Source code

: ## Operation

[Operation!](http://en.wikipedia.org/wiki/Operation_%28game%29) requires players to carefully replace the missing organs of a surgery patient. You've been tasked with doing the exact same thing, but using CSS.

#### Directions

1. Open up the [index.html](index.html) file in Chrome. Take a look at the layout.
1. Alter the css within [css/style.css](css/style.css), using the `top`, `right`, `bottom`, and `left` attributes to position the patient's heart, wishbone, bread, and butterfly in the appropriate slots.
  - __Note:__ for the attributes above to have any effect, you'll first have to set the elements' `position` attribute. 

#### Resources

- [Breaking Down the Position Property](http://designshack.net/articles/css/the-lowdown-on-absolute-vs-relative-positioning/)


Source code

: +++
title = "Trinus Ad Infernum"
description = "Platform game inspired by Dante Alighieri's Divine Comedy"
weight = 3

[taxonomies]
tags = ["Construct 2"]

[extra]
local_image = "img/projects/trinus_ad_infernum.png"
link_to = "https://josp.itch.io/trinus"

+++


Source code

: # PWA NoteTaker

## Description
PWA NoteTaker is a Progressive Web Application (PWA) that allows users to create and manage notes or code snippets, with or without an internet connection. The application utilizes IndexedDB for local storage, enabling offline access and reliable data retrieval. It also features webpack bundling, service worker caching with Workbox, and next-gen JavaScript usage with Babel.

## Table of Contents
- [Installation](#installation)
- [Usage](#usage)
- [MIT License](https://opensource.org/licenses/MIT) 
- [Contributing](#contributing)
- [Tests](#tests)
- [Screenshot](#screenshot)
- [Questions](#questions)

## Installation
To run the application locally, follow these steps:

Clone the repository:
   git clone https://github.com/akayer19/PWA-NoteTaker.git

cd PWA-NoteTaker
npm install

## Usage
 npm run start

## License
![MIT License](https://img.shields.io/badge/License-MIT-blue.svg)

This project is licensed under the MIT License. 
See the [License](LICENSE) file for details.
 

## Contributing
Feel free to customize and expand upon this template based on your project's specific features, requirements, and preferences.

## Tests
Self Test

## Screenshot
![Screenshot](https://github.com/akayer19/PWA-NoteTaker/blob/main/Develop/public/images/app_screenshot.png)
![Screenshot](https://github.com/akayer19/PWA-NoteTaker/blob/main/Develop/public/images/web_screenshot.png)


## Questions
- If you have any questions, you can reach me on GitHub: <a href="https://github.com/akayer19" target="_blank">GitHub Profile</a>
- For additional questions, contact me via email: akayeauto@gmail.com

________________________

| ABOUT THIS TASK |
Read through the material above, and whenever a line contains "License", copy it.

| EXERCISE OUTPUT |
- [MIT License](https://opensource.org/licenses/MIT) 
## License
![MIT License](https://img.shields.io/badge/License-MIT-blue.svg)
This project is licensed under the MIT License. 
See the [License](LICENSE) file for details.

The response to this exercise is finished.